015

    天幕夕阳半昧,将客厅割裂成明暗两畔。

    明语站在暖光里,神情迟疑。

    是谁在按门铃?

    难道又是放心不下她的明远山。

    想到这个可能,明语面色稍变,回头看向沙发上的季岭洲。

    明语不敢想象,如果门外的是明远山,进来看见客厅里的这一幕,她要如何解释。

    季岭洲拧了拧眉,视线与明语相交。

    幽黑凤眼微动,季岭洲举起丑橘,从暗跨越到明。

    “能帮我抱一下丑橘吗?”

    明语两手抱住丑橘,余光里,季岭洲起身套上T恤,劲瘦的腰部线条一闪而过。

    明语赶紧移开视线。

    门铃坚持不懈,响了一次又一次,仿佛无声的催促。

    明语抱着丑橘走过去,打开门。

    先入为主的,明语以为是明远山。

    房门打开,却被只小细高跟勾开,在明语轻怔的目光里,探出笑容明媚的姜昕念。

    “surprise!”

    姜昕念举起提满两手打包袋,语气欢快,“明语,我出差回来了,‘伺候’完甲方爸爸,又是一条好汉!”

    “我带了炸排骨、烤串还有啤酒,今晚不醉不归!”

    “……”

    “你不会没看到我给你发的消息吧?”

    明语可疑的沉默,一静一动,和姜昕念形成极为鲜明的反差。

    但事实证明,两人能维持多年的深厚情谊,是有原因的。

    姜昕念放下手,故作凶狠,“那罚你,陪我不醉不归。”

    明语未语,但下巴埋进丑橘香喷喷的绒毛,点了点头。

    丑橘身上似乎也沾染了些浅浅的琥珀木香。

    “咦?”

    姜昕念这才注意到明语手中的橘猫,有些惊讶,“你养了猫?我还记得你以前说过,猫猫美则美矣,但养起来太费心,你怕是很难有那个精力照顾好它们,所以你不养猫。”

    明语至今还是这个观点。

    不过,明语温声开口,“这不是我的猫。”

    “那是谁的?”姜昕念正将打包带换到一只手拎,龇牙咧嘴地单手解鞋扣。

    明语沉默少许,想到还在她客厅里的人。

    感到另一种容易引起误会的头痛。

    姜昕念终于成功脱下两只细高跟,叹息一声,“累死了,我先把东西放掉。”

    姜昕念赤足踩进客厅。

    明语家如常干净的纤尘不染。

    姜昕念尚没察觉到不对,

    “明语,我出差半个月掉的四斤肉,一定是为了今天找你补、回、来……”

    一道高高瘦瘦的身影打开落地灯,在乍明的光里,骤然闯入姜昕念的视线。

    青年直身,灯光在骨相优越的面上投下分明的光影,侧眸间自带气场,漫不经心的矜傲。

    噶?

    姜昕念的喋喋不休蓦地消失在嘴边。

    还是季岭洲先开口,从容有礼,“你好,东西要放下吗?”

    “噢,要的。”不愧社交最常用口头语,脑子反应过来前,姜昕念的嘴巴已跟上。

    话落,姜昕念方回过神。

    你好什么你好,这人谁呀?

    还那么熟稔,仿佛主人的语气。

    可不管青年的语气如何,他疏懒拨着落地灯旋钮的姿态,不及眼底的笑弧,无不在暗示,青年表象下的冷淡。

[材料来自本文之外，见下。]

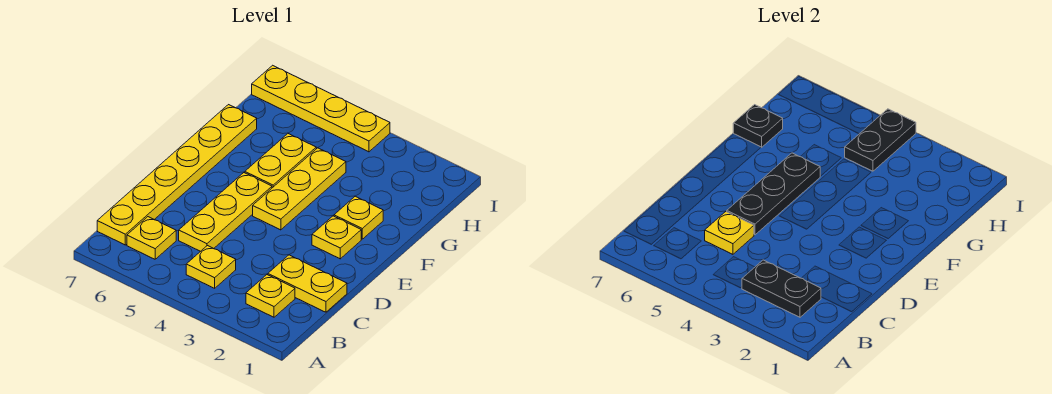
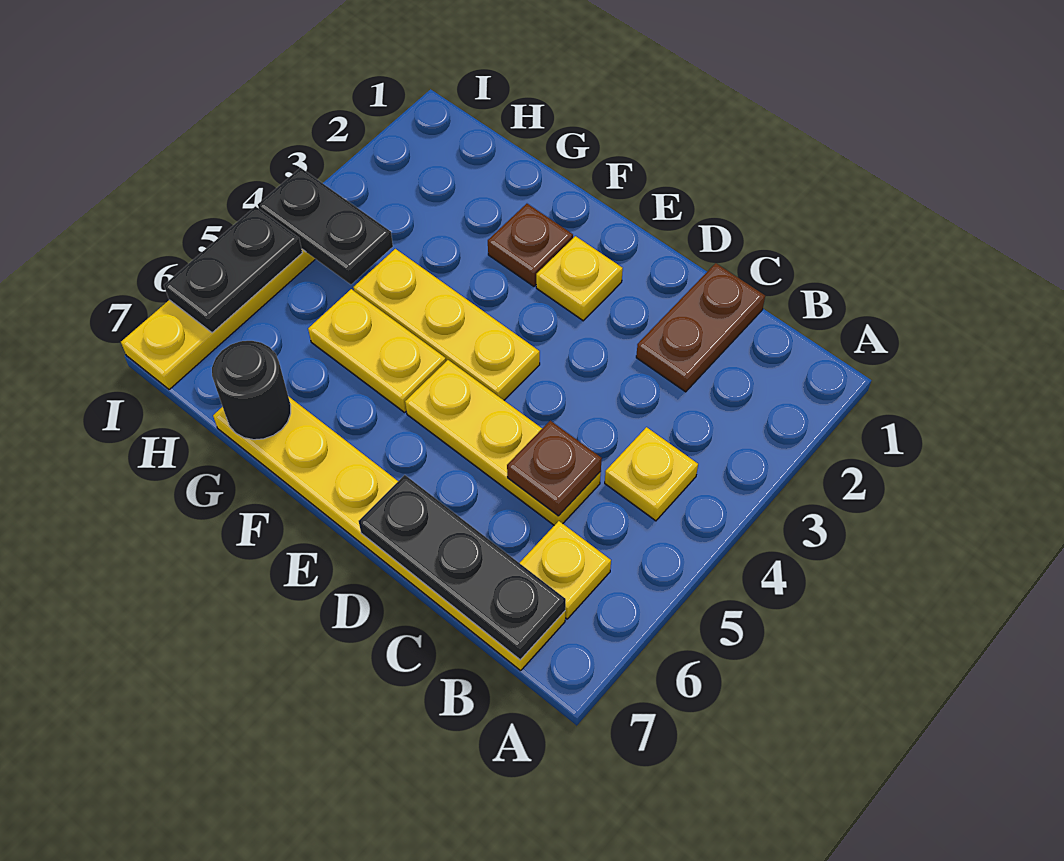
yellow 1x1 plate [246,275,295,317] -> none
black 1x2 plate [742,260,821,317] -> black 1x2 plate moved to [164,206,302,333]
yellow 1x2 plate [268,255,347,312] -> brown 1x2 plate [636,263,765,392]
yellow 1x1 plate [705,212,754,254] -> brown 1x1 plate [507,421,602,516]
black 1x3 plate [727,153,820,235] -> black 1x3 plate moved to [359,475,566,660]
yellow 1x1 plate [334,196,383,239] -> brown 1x1 plate [488,204,573,286]
black 1x1 plate [733,105,783,147] -> black 1x1 round brick [212,341,291,440]

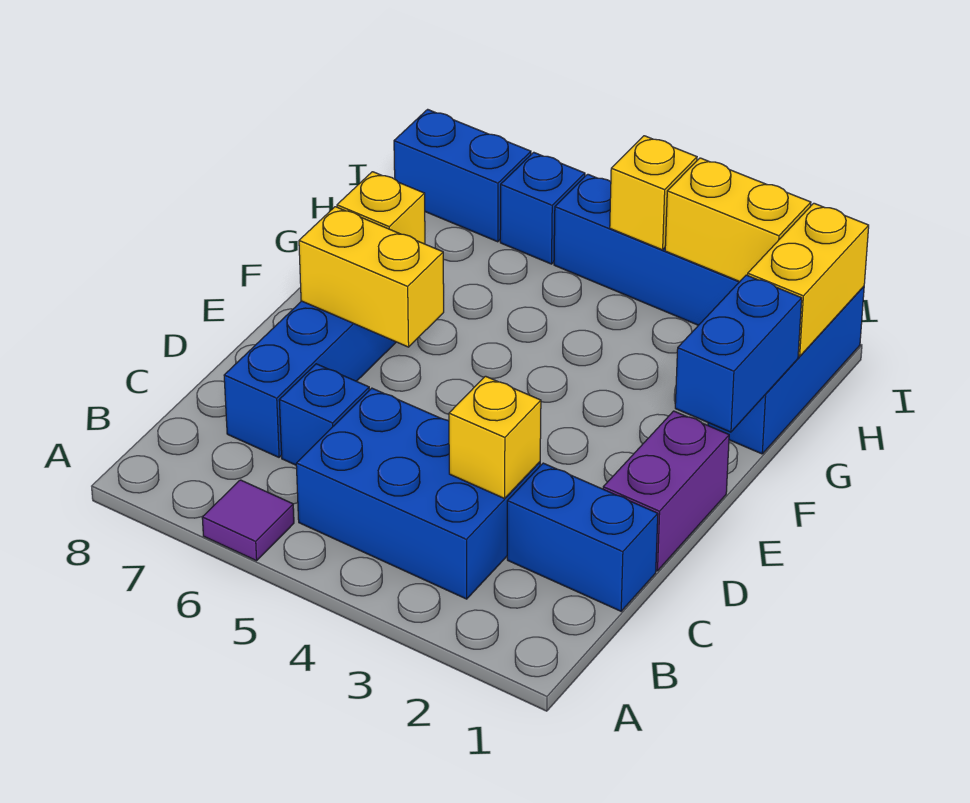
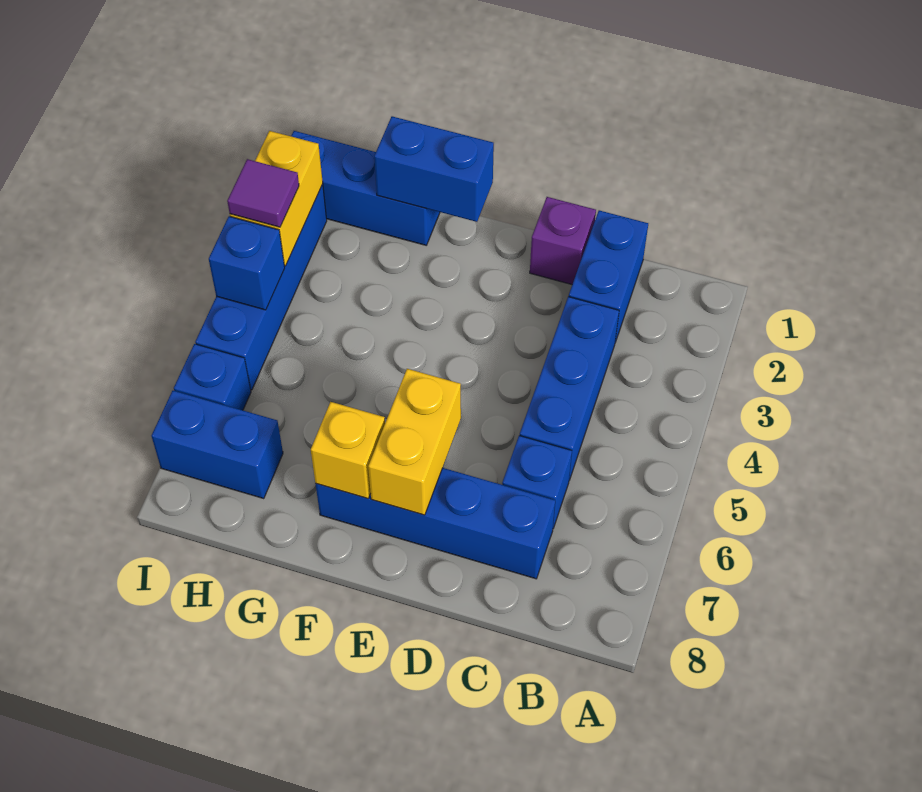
purple 1x1 tile [202,480,294,561] -> purple 1x1 tile moved to [227,159,299,227]
blue 2x3 brick [296,388,540,599] -> blue 1x3 brick [520,297,619,480]
yellow 1x1 brick [449,376,541,499] -> none
purple 1x2 brick [603,411,729,571] -> purple 1x1 brick [530,197,596,284]
yellow 1x2 brick [748,203,869,356] -> none
yellow 1x1 brick [610,136,697,250] -> blue 1x1 brick [209,216,285,310]
blue 1x2 brick [394,109,531,242] -> blue 1x2 brick turned to [152,391,283,499]

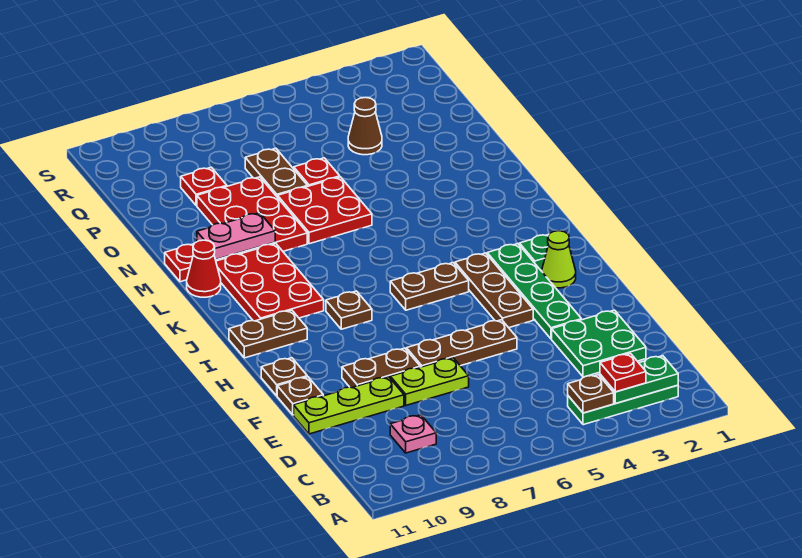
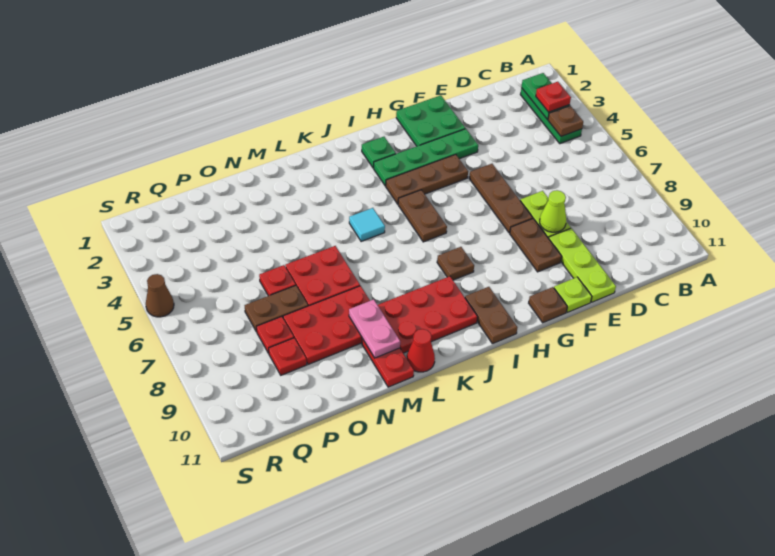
pink 1x1 plate [390,415,436,453] -> none
green 2x2 plate [552,310,646,377] -> green 2x2 plate moved to [396,95,465,146]
brown 1x1 plate [277,377,323,415] -> lime 1x1 plate [554,277,592,312]
lime 1x1 cone [542,231,576,288] -> lime 1x1 cone moved to [540,190,566,232]
none -> cyan 1x1 tile [349,208,385,242]
brown 1x1 cone [348,97,382,155] -> brown 1x1 cone moved to [146,274,174,317]
none -> red 1x1 plate [256,317,294,353]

    明语跟在姜昕念身后走进客厅,慢了两步。此时给姜昕念和季岭洲互相介绍。

    “这是我发小,姜昕念。”

    明语对季岭洲道。

    随后看向姜昕念,一撞上姜昕念意味不明的目光,明语便觉不妙。

    “季岭洲,这只猫猫的主人。”明语硬着头皮开口。

    略做思索,明语补充,“我邻居。”

    说着,明语走向季岭洲,伸出手,“丑橘还给你吗?”

    普通邻居。

    大债主。

    姜昕念几乎立刻想起了不久前明语问她怎么请人吃饭时,说的请客对象。

    姜昕念放下袋子,招呼,“帅哥,一起喝酒吗?”

    季岭洲眸中倒映着明语伸出的手,片刻,他抬手缓缓揉了把没心没肺的丑橘。

    季岭洲唇角浅扬的弧度消失,从明语手中接过丑橘,冷淡道:“不了。”

    ……

    房门合上,屋里残留的琥珀木香很快被风吹散。

    姜昕念带来的小吃和啤酒已在茶几上摆开,季岭洲离开后,明语与姜昕念对视一眼。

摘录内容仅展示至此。